There’s a new resource in today’s economic market, which has spawned a lucrative, fast-paced industry, and is more sought after than any other.

That resource is not oil or diamonds, but attention, and the economy behind it fuels prejudice and populism, leading the world down a path toward mediocrity.

Ask what Trump, Le Pen, the Austrian FPÖ and the AFD have in common, and a few answers come to mind. They are all considered far right of the political spectrum but more importantly, they control the news cycles. Despite not possessing the majority of the popular votes, they dominated media coverage, marginalising the other candidates and parties.

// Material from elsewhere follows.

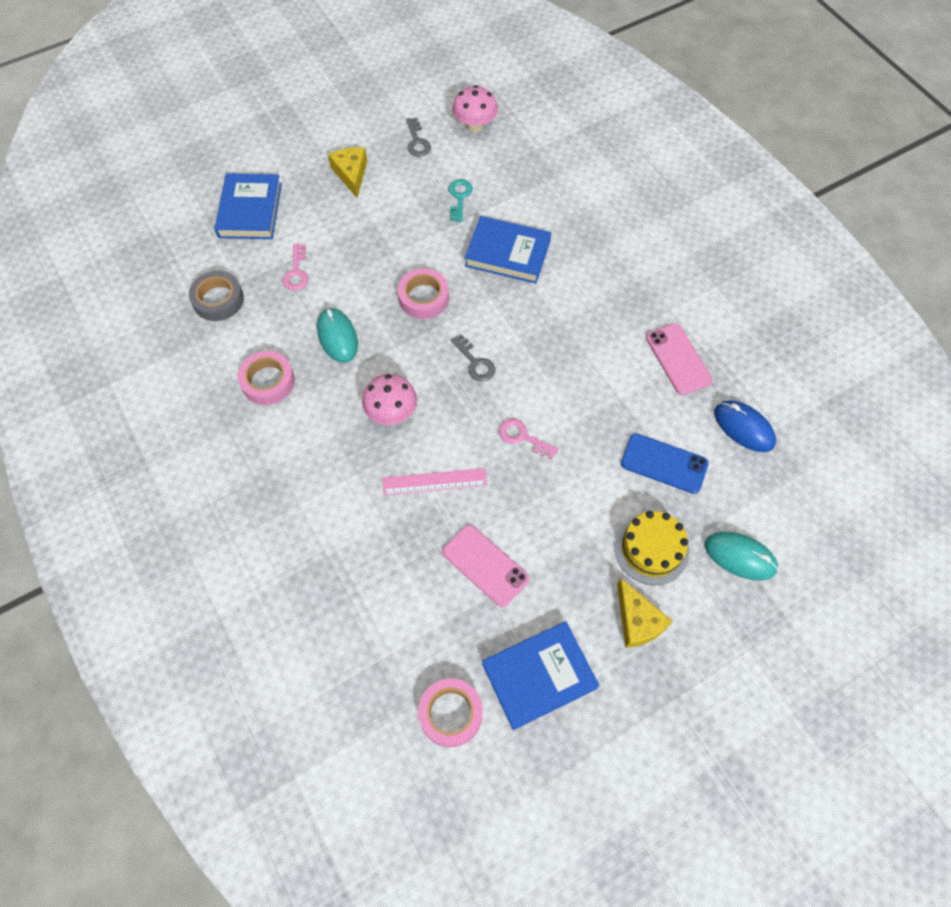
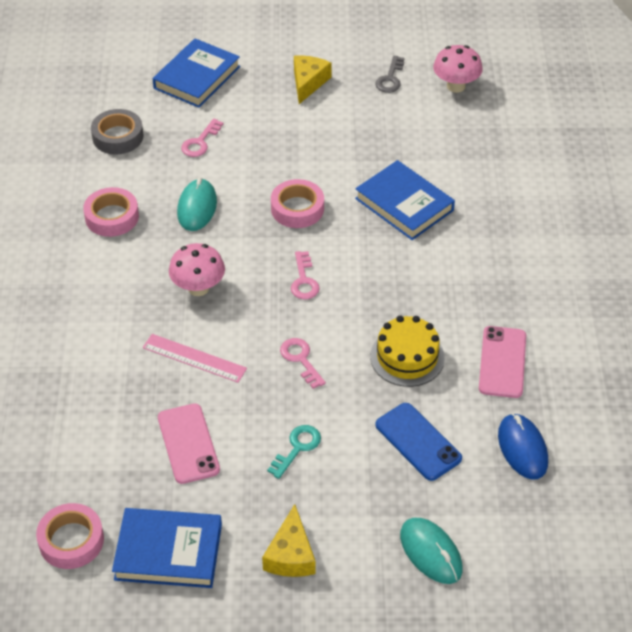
camera: 30 degrees right, 15 degrees down
(459, 197) = (394, 140): turquoise key -> turquoise key (297, 448)
(475, 362) = (304, 280): grey key -> pink key
(651, 549) = (350, 504): yellow cake -> yellow cake (407, 357)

However, what is even more worrying is that today’s news coverage rarely concerns actual content, political perspectives, or solutions to current problems. Instead, news outlets cover controversial political figures because they make great headlines. If a party member makes a politically incorrect or radical statement, it creates attention, clicks, and views. This is attention economics and the far-right parties have mastered it.

 

Simply put, attention economics is a concept of informational economics which considers attention as a rare good. As such, attention is simultaneously a scarce resource, sought-after income, social currency, and economic capital. But attention economics goes far beyond – it questions the fundamental sense of capitalism: the production of scarce goods which by definition will be exchanged for money on the market.

 

The paradigm of attention economics is that it sells an image of uniqueness and authenticity as an actual product. The problem is that this product is not necessarily marketable, because it’s not real. In attention economics, people become the brand, and the presentation of consumption becomes the actual product.

 

Consider Instagram stars – individuals who don’t actually produce any physical goods or services. Rather their brand is based on the consumption of food, clothes, travel etc. in a manner which they try to sell as unique and inimitable. Presenting this type of online consumption with witty hashtags, captions, and titles geared at gaining attention, has created an entire job market: social media experts are now in high demand in the corporate world.  

 

Evidently, the actual consumable good is subordinate to the brand it is trying to promote. This is not only true for Instagram stars but for politics. In the political area, the policies, legislation, and the actual resolution of problems could be considered the good. Since many far-right parties neither offer feasible policies nor problem resolution, attention economics offers another explanation for their success in the recent years.

 

Consider a recent example from Austria, where the FPÖ launched its campaign for regional elections in the state of Tyrol. The party staged a deliberately provocative campaign kickoff, using choreographed production including drummers in uniforms, reminding pundits of the visual vocabulary of the 1930s and 1940s. The FPÖ dominated the news landscape of Austria and even made headlines abroad. As the FPÖ once again makes headlines, and comments from the left political spectrum start flooding the social media platforms, supporters of both sides have had their prejudices legitimised.

 

The rise of populism is not an anomaly, but rather a logical consequence of attention economics. Donald Trump himself stated that talk shows only have great ratings when they talk about him, since he is a ratings machine. In the end he may not be wrong. Since click quotas for news outlets and websites are now of the utmost importance, content is subordinate to the sale of the brand. Quotas serve those who want to see their prejudices legitimised. Political platforms continue to theatrically warn the public about a doomed world, using weak arguments and sensational data. Anyone who tries to argue against these apocalyptic narratives consequently navigates into the political periphery and is accused of denying the real situation.

 

Social media has clearly shaped the political landscape in recent years. Especially worrying is the abundance and effective use of fake news. These new multimedia platforms play to the strengths of the loudest and most ruthless actors in politics.

 

As our society continues to drown in a flood of information and clickbait news, the battle for attention is here to stay. The future of the economic marketplace – and the current generation – now depends on who holds the biggest share of the attention supply.